Cuando dejé que me quitara la blusa, sonó su móvil, pero él seguía viendo fijamente mi cuerpo. Aunque ya me vio desnuda todavía me pongo nerviosa y más cuando me ve de esta forma, como si quisiera comerme. Seguían llamando a Naruto una y otra vez. Él soltó un gruñido, agarró el celular y lo lanzó al otro sofá.

―Puedes contestar si quieres ¿Y si es importante? ―Se encogió de hombros y con ambas manos, apretó mis pechos.

―Lo único que me importa en este momento es lo que tengo frente a mis ojos ―Se quedó mirando como sus dedos hacían círculos en mis pezones―. Dios… No puedo creer que seas tan sexy ―Sonreí y tomé su nuca. Cuando iba a volver a besarme se escuchó el teléfono de la sala.

Lo dejamos sonar, pero no paraban de llamar.

―Contesta por favor ―Le rogué

Él de manera muy brusca se levantó del sofá y tomó el teléfono de la sala.

―¿Qué? ―gruñó―. Deja de fastidiar no voy a ir. ¡Que no! He dicho que no ―Después de unos segundos dijo―. Está bien.

―¿Quién era? ―pregunté mientras me ponía la blusa.

―Nadie ―contestó y se fue al baño dando un portazo.

Pasaron 10 minutos y ya estábamos dirigiéndonos a Lindel en su coche. Naruto no me habló desde que me cerró la puerta en la cara y yo tampoco le hablé a él ¿Porqué cuando algo va bien siempre pasan cosas como estas?

Apenas estacionó, salí del auto y me dirigí rápido al edificio. Sentía sus pasos resonando ruidosamente en la acera atrás de mí, pero no me di la vuelta. Naruto me toma del brazo y hace que me gire para mirarlo. Parece angustiado.

Una chica se acerca a nosotros, pero Naruto no la mira, él no aparta sus ojos de los míos.

Ella parece la típica chica porrista que hay en todas las universidades, con su pollera corta en la que se le puede ver el trasero, tacones de punta y remera de escote en V donde sus pechos corren riesgo de salir libres ―Ella los tiene muchísimos más pequeños que los míos, pero no quiero que todo el mundo los mire― Tiene el pelo corto y teñido de rosa, ojos verdes, nariz perfecta, cutis perfecto, cuerpo perfecto. Esta chica es preciosa por donde la veas.

―Naruto, te extrañé cariño ―Seguido a eso y con una sonrisa de superioridad, ella tomó su cara y lo besó. En ese momento me quedé estática sin saber que hacer o decir y no porque no se me ocurriera que hacer, tenía muchas ideas. La primera golpear a la chica. La segunda agarrarla de los pelos y estampar su perfecto rostro en la acera.
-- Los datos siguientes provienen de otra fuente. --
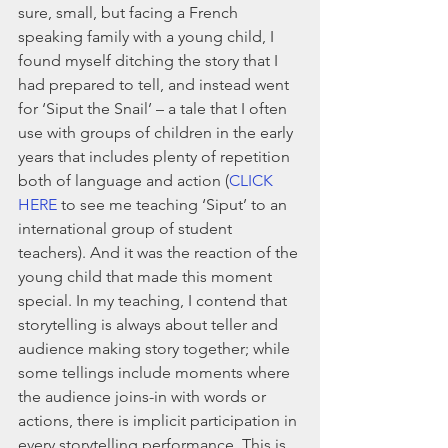
sure, small, but facing a French 
speaking family with a young child, I 
found myself ditching the story that I 
had prepared to tell, and instead went 
for ‘Siput the Snail’ – a tale that I often 
use with groups of children in the early 
years that includes plenty of repetition 
both of language and action (
CLICK 
HERE
 to see me teaching ‘Siput’ to an 
international group of student 
teachers). And it was the reaction of the 
young child that made this moment 
special. In my teaching, I contend that 
storytelling is always about teller and 
audience making story together; while 
some tellings include moments where 
the audience joins-in with words or 
actions, there is implicit participation in 
every storytelling performance. This is 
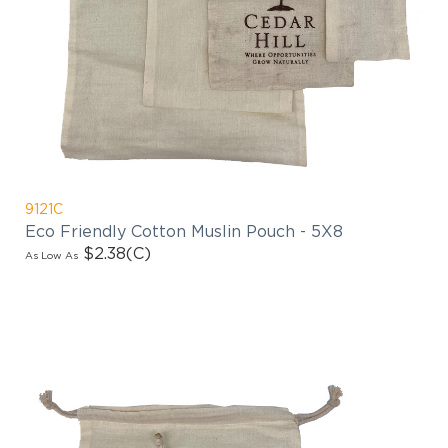
9121C
Eco Friendly Cotton Muslin Pouch - 5X8
$2.38
(C)
As Low As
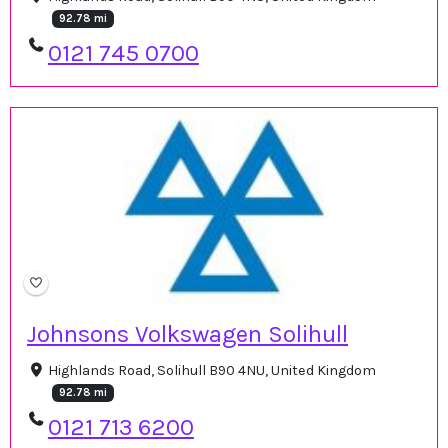
92.78 mi
0121 745 0700
Johnsons Volkswagen Solihull
Highlands Road, Solihull B90 4NU, United Kingdom
92.78 mi
0121 713 6200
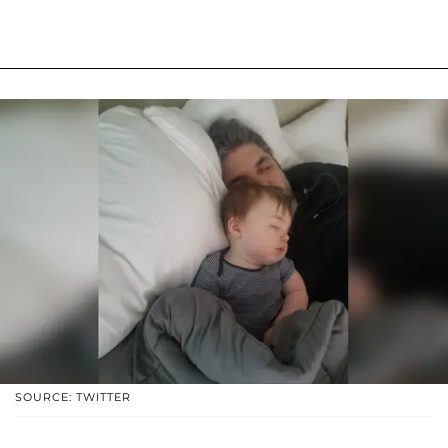
SOURCE: TWITTER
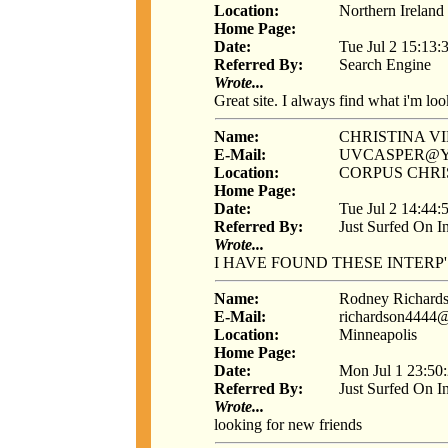
Location:
Northern Ireland
Home Page:
Date:
Tue Jul 2 15:13:
Referred By:
Search Engine
Wrote...
Great site. I always find what i'm loo
Name:
CHRISTINA V
E-Mail:
UVCASPER@
Location:
CORPUS CHRIS
Home Page:
Date:
Tue Jul 2 14:44:
Referred By:
Just Surfed On I
Wrote...
I HAVE FOUND THESE INTERP
Name:
Rodney Richard
E-Mail:
richardson4444
Location:
Minneapolis
Home Page:
Date:
Mon Jul 1 23:50
Referred By:
Just Surfed On I
Wrote...
looking for new friends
O la tercera irme de allí y no permitirme llorar.

Me quedé dos segundos más allí esperando… No lo sé, algo. Esperando que Naruto cortara ese beso de una vez por todas, él no lo correspondía, pero no la apartó. Él no hizo nada.

No podía quedarme más para ver eso, así que me di la vuelta y me fui.

Una parte de mi pensaba que iba a escuchar los pasos de Naruto atrás de mí, pero no, él no me siguió. Se quedó con ella, la prefirió a ella… Después de todo lo que le había confesado.